The code looks similar across platforms, but it's not exactly, the same - you can't make one change and have it carry across to all platforms. Monocross brings you closer to a write-once for all platforms experience.

A better comparison is Monocross v.s. MvvmCross

edgyswingset|11 years ago

It's the better choice for a number of reasons when the scale of the application(s) increases a lot. It's a premium product that comes loaded with features you need when you're building something at a scale larger than independently developing a single application.

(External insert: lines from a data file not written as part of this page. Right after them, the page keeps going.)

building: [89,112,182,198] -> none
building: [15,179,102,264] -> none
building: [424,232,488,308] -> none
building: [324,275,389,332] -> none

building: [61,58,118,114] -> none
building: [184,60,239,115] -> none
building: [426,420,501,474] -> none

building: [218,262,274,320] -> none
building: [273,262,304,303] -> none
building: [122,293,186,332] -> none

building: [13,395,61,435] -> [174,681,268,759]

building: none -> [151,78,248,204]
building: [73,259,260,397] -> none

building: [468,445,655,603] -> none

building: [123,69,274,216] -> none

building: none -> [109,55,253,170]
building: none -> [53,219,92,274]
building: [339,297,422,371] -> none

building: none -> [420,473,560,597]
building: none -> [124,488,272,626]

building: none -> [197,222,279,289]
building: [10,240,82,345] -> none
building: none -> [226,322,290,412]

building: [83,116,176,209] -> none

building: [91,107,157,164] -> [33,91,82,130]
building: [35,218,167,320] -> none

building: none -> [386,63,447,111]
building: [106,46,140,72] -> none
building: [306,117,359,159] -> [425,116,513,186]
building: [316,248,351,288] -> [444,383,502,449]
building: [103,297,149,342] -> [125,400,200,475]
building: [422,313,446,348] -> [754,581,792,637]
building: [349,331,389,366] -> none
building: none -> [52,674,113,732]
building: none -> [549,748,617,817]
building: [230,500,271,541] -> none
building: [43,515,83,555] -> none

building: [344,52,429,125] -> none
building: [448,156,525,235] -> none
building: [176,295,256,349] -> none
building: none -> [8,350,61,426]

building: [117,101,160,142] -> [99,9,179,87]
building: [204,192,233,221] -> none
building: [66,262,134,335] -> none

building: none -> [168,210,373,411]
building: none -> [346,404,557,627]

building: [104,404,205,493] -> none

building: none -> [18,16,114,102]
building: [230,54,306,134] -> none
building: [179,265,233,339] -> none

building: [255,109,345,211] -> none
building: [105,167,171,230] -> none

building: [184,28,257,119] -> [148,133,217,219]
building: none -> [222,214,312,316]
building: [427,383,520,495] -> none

But I think the main differences you'll find, irrespective of scale, are a powerful designer/storyboard tool, Visual Studio integration, and the kind of support you'd expect to find from a paid product.

ilkhan4|11 years ago

Unless I'm mistaken, MonoCross isn't a replacement for Xamarin (formerly Monotouch and Monodroid). It's a layer on top that abstracts the platforms differences. You'd still need a Xamarin.iOS and/or Xamarin.Android license to use it.

sschalk|11 years ago

There are so many factual errors and outdated assumptions in your thread that i wont take the time to do a writeup. To put it short: - You're wrong. - Given the current speed of Javascript on mobile, Xamarin is just a job creation tool for unemployed .NET/WPF Developers. - You cannnot reuse run-of-the-mill web devs for hybrid app development. - Good web developers are just as expensive as good native devs. - Hybrid app development is not easier than native development.

Have a nice weekend.

McGnarlySheen|11 years ago

I forgot to add this to anyone who disagrees with this comment. Take a look at Ionic Framework if you think PhoneGap/Cordova can't provide a native look and feel.

McGnarlySheen|11 years ago

I agree with most of this. Thank you.

montspencer|11 years ago

Xamarin recently released special pricing for small businesses and startups. Just FYI!